A: Yes! But there is also a serious side too.
Q: How is your book different from
something like The Secret?
A: My book is similar to The Secret
in that it proposes a method for success, but it is different in a number of ways. First, it is a bit more practical when
it comes to outlining the method for achieving success. The Secret comes very close to describing a similar method
for success in its "Ask, Believe, Receive" mantra. In my book, the first two of these elements ("Ask"
and "Believe") are integral (although I call them "Dream" and "Self-Belief"), but I believe
there has to be some proactive work done to achieve the goal. I call it hard work (which turns a lot of people off, of course)
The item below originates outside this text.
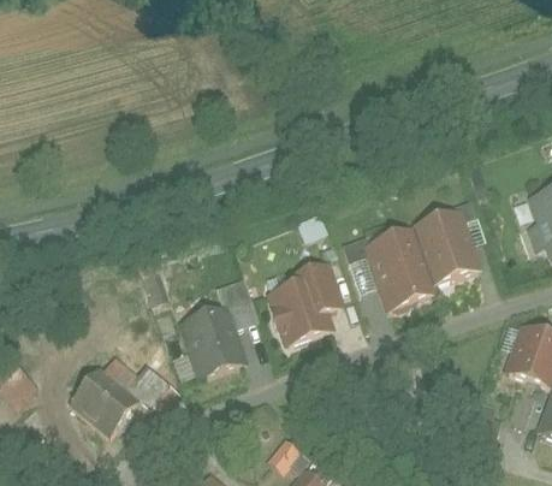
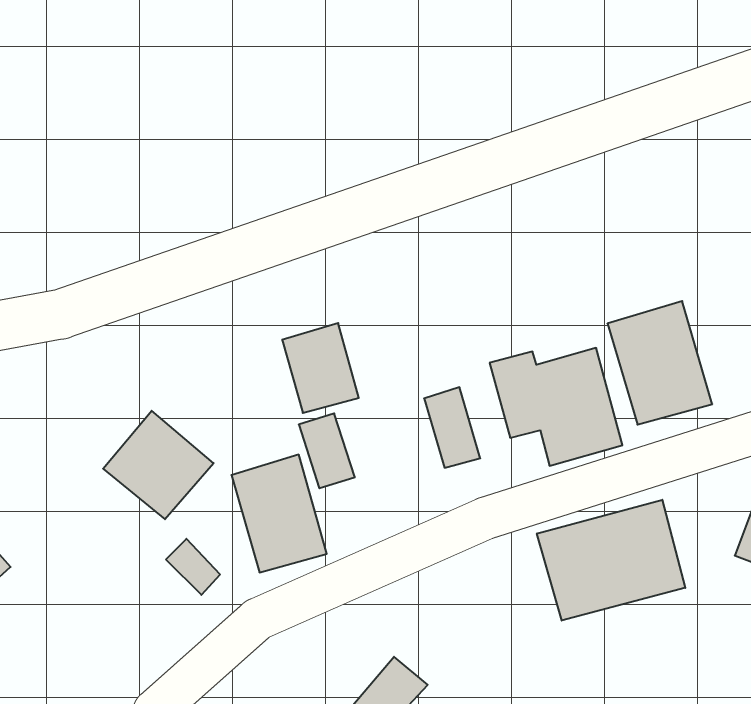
building: [267,283,316,340] -> [282,323,359,413]
building: none -> [537,500,685,621]
building: [75,361,146,431] -> [103,411,214,519]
but to use the model of The Secret, you would simply replace the word "Receive" with "Retrieve."
The best part of all this (and the good news for the folks who don't want to have to work hard) is that once you decide on
what you want and then you begin to believe you can get it, the work is no longer hard, but becomes a fun activity that fills
your days with joy and purpose.
Second, my book spends a significant amount of time discussing
how to deal with your success once you've attained it (and that conducting yourself in this manner before
you reach your goals will actually help you get there even faster). Probably the best way to describe my
book is that it's a cross between The Secret and the late Randy Pausch's book, The Last Lecture.
But I also quote a number of more research-driven books like Malcolm Gladwell's Blink, Sam Harris' The
End of Faith and Steven Pinker's The Blank Slate to help me make my point.
Q: Do you have to be a bowler to like this book?
A: Absolutely
not! Bowling obviously plays a major role (although it really serves more as the setting rather than as the primary focal
point) because of my involvement with the sport my whole life. But the lessons bowling taught me are lessons I could have
learned if I had chosen to be a golfer or a doctor or a writer (oops, I guess that one's a bad example now). My hope is that
the book will find its way into the hands of people who don't bowl and that these people will come away with a new appreciation
for bowlers and the sport of bowling.
Q: What is your goal with the book?
A: That is a simple one. To help as many people as possible to experience the gift of embracing an optimistic way
of life and to help them reap its many rewards.